A tarda notte, di cortile in cortile, con un canto propiziatorio e il cesto del fratucin.
La camera
Riscaldamento a pavimento. Bollitore e tisane. Asciugacapelli. Smart TV. Zanzariere.
Disponibili su richiesta: letto aggiuntivo o lettino da campeggio con sponda di sicurezza per bambini piccoli.
La camera Cantè j’ov nel Roero ha letto matrimoniale 160×190. Dal balcone condiviso con il monolocale Le Masche, la vista spazia dalle colline delle Langhe al Monviso.
Cantè j’ov
La Questua delle Uova
Durante la Settimana Santa, gruppi di giovani percorrevano i cortili del Roero di notte, cantando e suonando per chiedere uova. Se i proprietari di casa esaudivano le loro richieste, i ragazzi cantavano canzoni propiziatorie, altrimenti ricevevano dileggi e maledizioni.
Il Canté j’öv era una cerimonia che si teneva durante la Settimana Santa, per parti di gruppi esclusivamente maschili e per lo più costituiti da giovani.
Veniva effettuato di sera e si protraeva sino a notte fonda, seguendo un canovaccio musicale e drammatico che si ripeteva di cortile in cortile. Giunti di fronte ad ogni casa, i questuanti eseguivano un canto a più strofe accompagnati da strumenti musicali quali il clarinetto, la fisarmonica, il genis, il tamburo.
I versi potevano variare di paese in paese, ma la struttura era la medesima: un esordio di presentazione, l’ossequio agli abitanti della casa e le scuse per il disturbo arrecato e l’ora tarda; seguiva poi la richiesta vera e propria delle uova, ed infine il congedo con soluzioni diverse a seconda dell’esito della questua.

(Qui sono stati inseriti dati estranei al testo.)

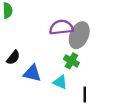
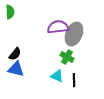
blue triangle: (32, 73) -> (16, 69), moved
black line: (85, 94) -> (74, 80), moved

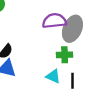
green cross: (67, 57) -> (65, 55), turned -32

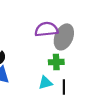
cyan triangle: (53, 76) -> (45, 83), turned -40

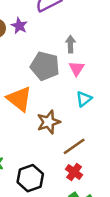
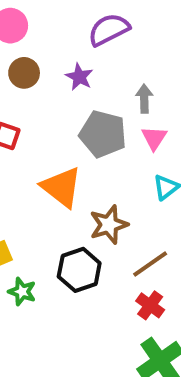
purple star: (19, 26) -> (79, 77), moved
black hexagon: (30, 178) -> (79, 270), moved

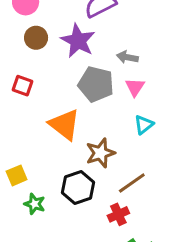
purple star: (79, 77) -> (78, 41), size x1.6
gray arrow: (144, 99) -> (127, 57), turned -78
red cross: (150, 305) -> (118, 214), moved, turned 30

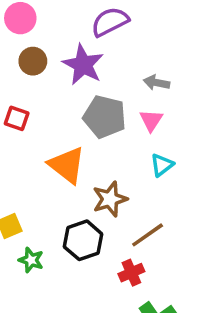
gray arrow: (127, 57) -> (157, 83), moved

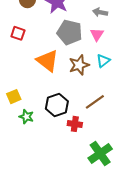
brown star: (110, 199) -> (79, 65), moved
red cross: (131, 273) -> (75, 124), moved, turned 32

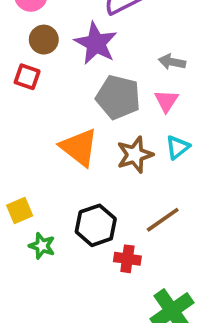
red square: (18, 33) -> (27, 77), moved

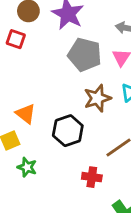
orange triangle: (79, 147) -> (26, 114), moved, size x0.7
black hexagon: (96, 225) -> (68, 131), moved

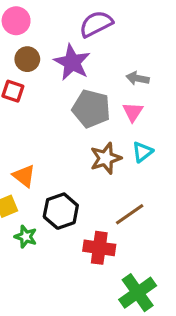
black hexagon: (68, 131) -> (61, 211), moved
red cross: (92, 177) -> (99, 248), size x1.4

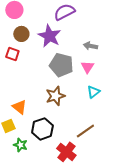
brown star: (106, 158) -> (55, 96), moved
red cross: (99, 248) -> (66, 152), turned 30

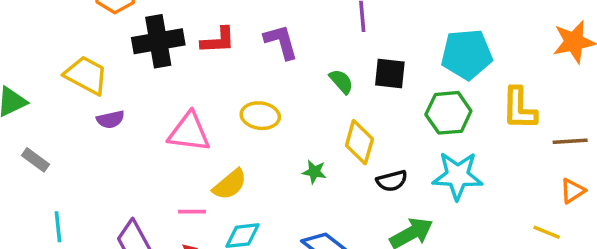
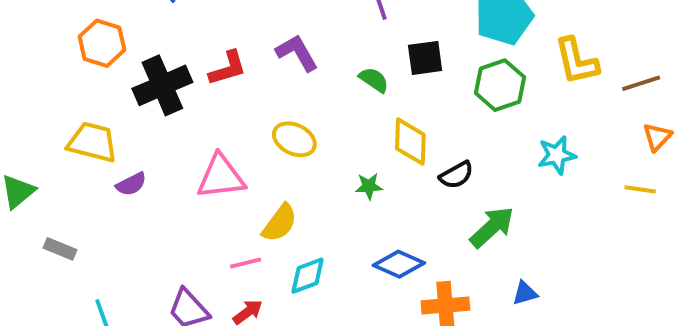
yellow ellipse: (260, 116) -> (294, 139), turned 33
cyan star: (458, 176) -> (557, 155), moved, size x0.7

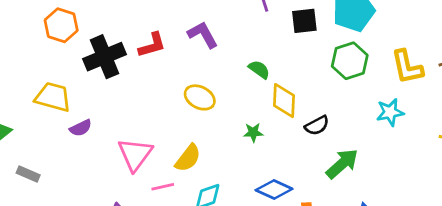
black square: (425, 58) -> (304, 21), moved
yellow L-shape: (577, 61) -> (407, 67), moved
green semicircle: (374, 80) -> (259, 69), moved
pink triangle: (221, 177) -> (135, 154), moved, turned -48

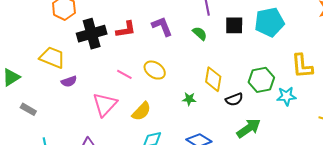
green hexagon: (350, 61) -> (261, 80), moved
green semicircle: (259, 69) -> (200, 33), moved
pink line: (163, 187) -> (124, 74), moved, turned 35

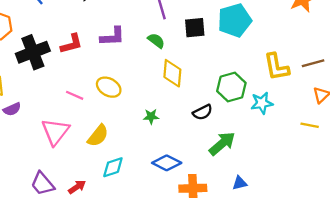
purple L-shape: (162, 26) -> (112, 37), turned 115
yellow diamond: (213, 79) -> (172, 73), moved

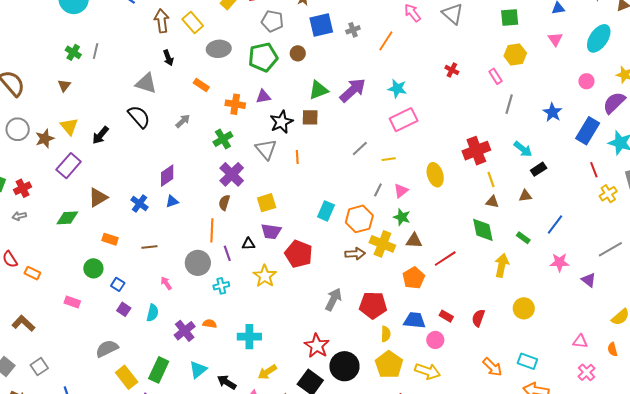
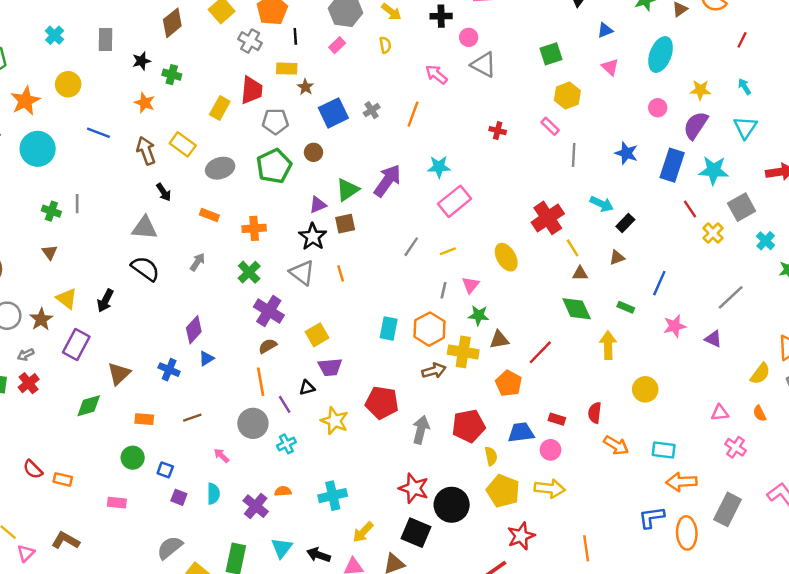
purple triangle: (263, 97) -> (318, 205), moved
brown semicircle: (224, 203) -> (268, 346), turned 56
gray arrow: (19, 216) -> (26, 355), moved
red pentagon: (299, 254) -> (382, 403), moved
orange arrow: (492, 367) -> (616, 445), moved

Se era stata buona, si procedeva con il ringraziamento alla padrona di casa e la promessa di un ritorno l’anno seguente; se era stata infruttuosa, il dileggio e le maledizioni cadevano a pioggia sulla casa avara, sui suoi abitanti e sulle loro galline.
Le uova raccolte, ma anche i salumi e il vino, venivano poi consumate dal gruppo il Lunedì dell’Angelo, il giorno di Pasquetta e della tradizionale merendina nei prati.
Il Canté j’öv ha come matrici originarie le cerimonie propiziatorie primaverili celebrate nell’antichità pre-cristiana, legate ai cambiamenti stagionali ed ai culti agrari di fertilità. Il dono dell’uovo, principio germinale e simbolo di fertilità, è l’elemento saliente di questa ritualità arcaica molto diffusa in tutta Europa.
Altro aspetto curioso è quello che prevedeva la presenza del “fratucin”, un giovane vestito di un rozzo saio di sacco cui spettava tenere il cesto per le uova, e al quale il canto affibbiava intenti tutt’altro che penitenziali nei confronti delle ragazze da marito presenti nella casa.
Il Canté j’öv diventava così anche occasione di conoscenza e frequentazione delle ragazze, di approccio alle loro famiglie: una modalità di relazione tutt’altro che insignificante in una società rigida e dallo spiccato controllo parentale, quale era quella contadina di un tempo.
A Montà, la tradizione continua ancora oggi nella frazione di S. Rocco, dove i bambini la praticano nei giorni di Carnevale, con il volto cosparso di nero fumo.